Sunday August 17, 2.00 - 5.30

Outline· Structure· Prerequisites· Instructor

Outline

Dynamic Programming (DP) is an important class of algorithms widely used in many areas of speech and language processing. It provides efficient solutions to seemingly intractable inference over exponentially-large spaces by sharing overlapping subproblems. Notable instances of DP include the well-known Viterbi and Forward-Backward Algorithms for finite-state models, and the CKY Algorithm for context-free parsing and syntax-based machine translation. The Dijkstra and A* Algorithms, although less obvious, can also be viewed as DP instances. In fact, almost all inference algorithms in the NLP/CL literature involve some sort of DP.
With this overwhelming popularity, a unified view of various DP algorithms would not only provide NLP researchers a better understanding but help them design new DP algorithms in practice. This tutorial, therefore, surveys two such theoretical frameworks: the semiring framework in the context of finite-state methods, and the hypergraph framework in the context of parsing and machine translation. Under each of these two paradigms, we review two most important types of DP algorithms, namely the Viterbi-style topological algorithms and the Dijkstra-style best-first algorithms. Wherever relevant, we will discuss typical instances of these algorithms in practice, which include applications in tagging and chunking, word alignment, phrase-based translation, syntactic parsing, and syntax-based translation.

Structure

The tutorial will be structured as follows:
  1. Dynamic Programming on Lattices/Graphs under the Semiring Framework
    1. Motivations and Examples
    2. Semirings
    3. Viterbi Algorithm
    4. Dijkstra and A* Algorithms
    5. Comparison between Viterbi and Dijkstra/A* Algorithms
  2. Dynamic Programming on Packed Forests under the Hypergraph Framework
    1. Hypergraphs and Related Formalisms
    2. Examples in Parsing and Machine Translation
    3. Generalized Viterbi Algorithm; CKY Parsing
    4. Knuth and A* Algorithms
  3. Extensions: Non-Optimization Problems and k-best Inference
    1. Forward-backward and Inside-Outside Algorithms
    2. k-best Inference in Graphs and Hypergraphs

Prerequisites

None!

Work to be completed »
Extend the dynamic programming tutorial outline above, picking up right after its last line.

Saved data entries
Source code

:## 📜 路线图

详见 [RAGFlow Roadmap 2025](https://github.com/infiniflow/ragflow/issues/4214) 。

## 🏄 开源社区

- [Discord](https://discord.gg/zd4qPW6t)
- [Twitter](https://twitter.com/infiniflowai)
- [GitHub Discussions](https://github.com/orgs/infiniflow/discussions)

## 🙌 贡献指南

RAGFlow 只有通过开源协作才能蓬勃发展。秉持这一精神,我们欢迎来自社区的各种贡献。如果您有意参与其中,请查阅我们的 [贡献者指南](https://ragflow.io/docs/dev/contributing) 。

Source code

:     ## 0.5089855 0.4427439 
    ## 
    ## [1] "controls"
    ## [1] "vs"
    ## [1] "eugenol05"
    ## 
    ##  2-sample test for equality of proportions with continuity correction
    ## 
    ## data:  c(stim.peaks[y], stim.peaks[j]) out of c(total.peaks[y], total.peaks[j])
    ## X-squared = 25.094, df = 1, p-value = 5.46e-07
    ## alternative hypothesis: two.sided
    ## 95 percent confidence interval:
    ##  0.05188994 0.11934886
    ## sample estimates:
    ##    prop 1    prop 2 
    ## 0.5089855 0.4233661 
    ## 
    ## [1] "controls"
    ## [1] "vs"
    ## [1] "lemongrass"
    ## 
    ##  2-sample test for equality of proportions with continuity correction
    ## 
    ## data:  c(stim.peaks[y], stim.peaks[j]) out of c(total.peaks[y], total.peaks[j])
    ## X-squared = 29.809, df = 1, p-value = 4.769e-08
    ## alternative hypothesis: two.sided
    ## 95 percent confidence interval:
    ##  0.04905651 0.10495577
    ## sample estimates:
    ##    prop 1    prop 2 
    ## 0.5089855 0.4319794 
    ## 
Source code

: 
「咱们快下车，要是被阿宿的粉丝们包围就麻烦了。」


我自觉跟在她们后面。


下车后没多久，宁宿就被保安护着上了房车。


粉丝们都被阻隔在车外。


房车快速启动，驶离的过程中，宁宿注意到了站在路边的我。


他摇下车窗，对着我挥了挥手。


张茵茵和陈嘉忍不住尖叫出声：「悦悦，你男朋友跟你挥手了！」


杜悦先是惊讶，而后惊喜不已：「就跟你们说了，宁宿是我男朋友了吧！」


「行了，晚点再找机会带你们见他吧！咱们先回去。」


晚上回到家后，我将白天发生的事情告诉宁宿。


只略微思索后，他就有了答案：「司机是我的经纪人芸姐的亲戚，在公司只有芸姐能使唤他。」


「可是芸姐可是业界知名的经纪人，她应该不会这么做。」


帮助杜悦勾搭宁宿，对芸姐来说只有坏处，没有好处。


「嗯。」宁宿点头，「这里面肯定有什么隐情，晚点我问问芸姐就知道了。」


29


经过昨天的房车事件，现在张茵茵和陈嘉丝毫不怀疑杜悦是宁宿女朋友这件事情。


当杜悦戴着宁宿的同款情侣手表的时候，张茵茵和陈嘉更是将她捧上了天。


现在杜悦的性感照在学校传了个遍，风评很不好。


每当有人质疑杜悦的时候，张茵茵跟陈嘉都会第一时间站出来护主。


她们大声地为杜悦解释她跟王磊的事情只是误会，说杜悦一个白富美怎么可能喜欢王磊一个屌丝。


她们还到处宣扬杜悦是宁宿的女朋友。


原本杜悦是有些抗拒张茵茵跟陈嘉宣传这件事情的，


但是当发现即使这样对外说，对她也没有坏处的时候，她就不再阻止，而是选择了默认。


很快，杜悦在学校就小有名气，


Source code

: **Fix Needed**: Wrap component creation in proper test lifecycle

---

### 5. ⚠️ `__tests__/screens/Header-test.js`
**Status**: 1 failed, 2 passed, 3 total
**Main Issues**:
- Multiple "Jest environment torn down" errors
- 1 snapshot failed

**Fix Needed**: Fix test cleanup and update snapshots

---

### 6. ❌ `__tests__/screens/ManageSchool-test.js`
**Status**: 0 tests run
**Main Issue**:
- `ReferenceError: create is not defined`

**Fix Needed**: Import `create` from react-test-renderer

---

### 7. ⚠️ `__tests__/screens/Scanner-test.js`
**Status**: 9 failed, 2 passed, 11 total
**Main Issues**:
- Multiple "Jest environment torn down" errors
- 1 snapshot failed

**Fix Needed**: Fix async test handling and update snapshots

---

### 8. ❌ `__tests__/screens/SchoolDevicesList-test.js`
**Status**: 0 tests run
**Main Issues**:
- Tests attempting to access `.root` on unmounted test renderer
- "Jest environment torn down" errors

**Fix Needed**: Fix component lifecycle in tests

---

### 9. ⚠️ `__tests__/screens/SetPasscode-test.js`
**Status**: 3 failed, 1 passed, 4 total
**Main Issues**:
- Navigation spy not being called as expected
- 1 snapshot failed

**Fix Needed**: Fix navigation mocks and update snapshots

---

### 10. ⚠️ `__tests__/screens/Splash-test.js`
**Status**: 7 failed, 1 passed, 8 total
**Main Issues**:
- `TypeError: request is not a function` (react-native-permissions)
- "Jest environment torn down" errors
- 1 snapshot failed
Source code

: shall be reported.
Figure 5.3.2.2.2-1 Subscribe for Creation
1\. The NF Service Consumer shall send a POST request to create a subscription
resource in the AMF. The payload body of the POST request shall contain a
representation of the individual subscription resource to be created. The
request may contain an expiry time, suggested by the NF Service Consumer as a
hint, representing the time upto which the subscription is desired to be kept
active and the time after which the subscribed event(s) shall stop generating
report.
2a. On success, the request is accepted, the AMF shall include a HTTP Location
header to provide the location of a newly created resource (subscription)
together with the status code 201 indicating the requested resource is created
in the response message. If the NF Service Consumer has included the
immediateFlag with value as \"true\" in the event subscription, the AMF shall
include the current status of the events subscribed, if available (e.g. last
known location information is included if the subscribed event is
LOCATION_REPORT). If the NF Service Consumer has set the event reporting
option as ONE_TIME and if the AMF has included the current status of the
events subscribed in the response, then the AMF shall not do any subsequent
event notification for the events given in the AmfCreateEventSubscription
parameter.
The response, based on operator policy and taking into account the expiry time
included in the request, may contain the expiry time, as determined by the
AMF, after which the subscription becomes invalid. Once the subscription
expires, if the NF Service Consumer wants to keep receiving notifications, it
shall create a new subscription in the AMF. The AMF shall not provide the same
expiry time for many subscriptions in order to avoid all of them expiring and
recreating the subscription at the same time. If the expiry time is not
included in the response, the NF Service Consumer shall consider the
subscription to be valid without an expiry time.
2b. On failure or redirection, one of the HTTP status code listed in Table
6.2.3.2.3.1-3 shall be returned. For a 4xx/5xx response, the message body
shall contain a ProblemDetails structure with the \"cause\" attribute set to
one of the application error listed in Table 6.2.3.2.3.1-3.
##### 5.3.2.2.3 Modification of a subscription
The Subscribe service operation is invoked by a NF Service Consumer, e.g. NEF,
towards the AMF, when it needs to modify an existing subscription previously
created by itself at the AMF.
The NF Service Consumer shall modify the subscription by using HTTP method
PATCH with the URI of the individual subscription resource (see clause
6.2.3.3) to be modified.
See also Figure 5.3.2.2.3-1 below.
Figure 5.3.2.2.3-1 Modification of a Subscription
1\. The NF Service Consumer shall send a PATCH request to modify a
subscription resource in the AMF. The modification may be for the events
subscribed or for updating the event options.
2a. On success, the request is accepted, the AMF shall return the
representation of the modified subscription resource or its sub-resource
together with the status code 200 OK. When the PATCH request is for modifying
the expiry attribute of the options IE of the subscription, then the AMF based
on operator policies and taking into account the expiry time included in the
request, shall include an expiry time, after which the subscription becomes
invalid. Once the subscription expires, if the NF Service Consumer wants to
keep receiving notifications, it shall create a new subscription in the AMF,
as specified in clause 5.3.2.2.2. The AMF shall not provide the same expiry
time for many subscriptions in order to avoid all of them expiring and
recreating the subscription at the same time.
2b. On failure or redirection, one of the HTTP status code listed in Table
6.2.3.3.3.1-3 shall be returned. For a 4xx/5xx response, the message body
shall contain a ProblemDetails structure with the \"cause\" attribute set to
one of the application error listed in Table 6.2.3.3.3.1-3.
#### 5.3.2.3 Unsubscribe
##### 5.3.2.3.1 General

Output for this task »
Instructor

Liang Huang
Department of Computer & Information Science (CIS)
3330 Walnut Street
Levine Hall
University of Pennsylvania
Philadelphia, PA 19104, USA
Email: lhuang3 at cis.upenn.edu

Liang Huang is finishing his PhD study at the University of Pennsylvania, co-supervised by Aravind Joshi and Kevin Knight (USC/ISI). He is mainly interested in the theoretical aspects of computational linguistics, in particular, efficient algorithms in parsing and machine translation, generic dynamic programming, and formal properties of synchronous grammars. His thesis work develops a set of "forest-based methods" that have been applied to many problems in NLP including k-best parsing, forest rescoring and reranking, and forest-based translation. This work received the Outstanding Paper award at ACL 2008 and a Best Paper award nomination at ACL 2007. He was also a recipient of the University Prize for Excellence in Teaching at Penn, and had designed and taught one of the first Python programming courses for Computer Science undergraduates in the US.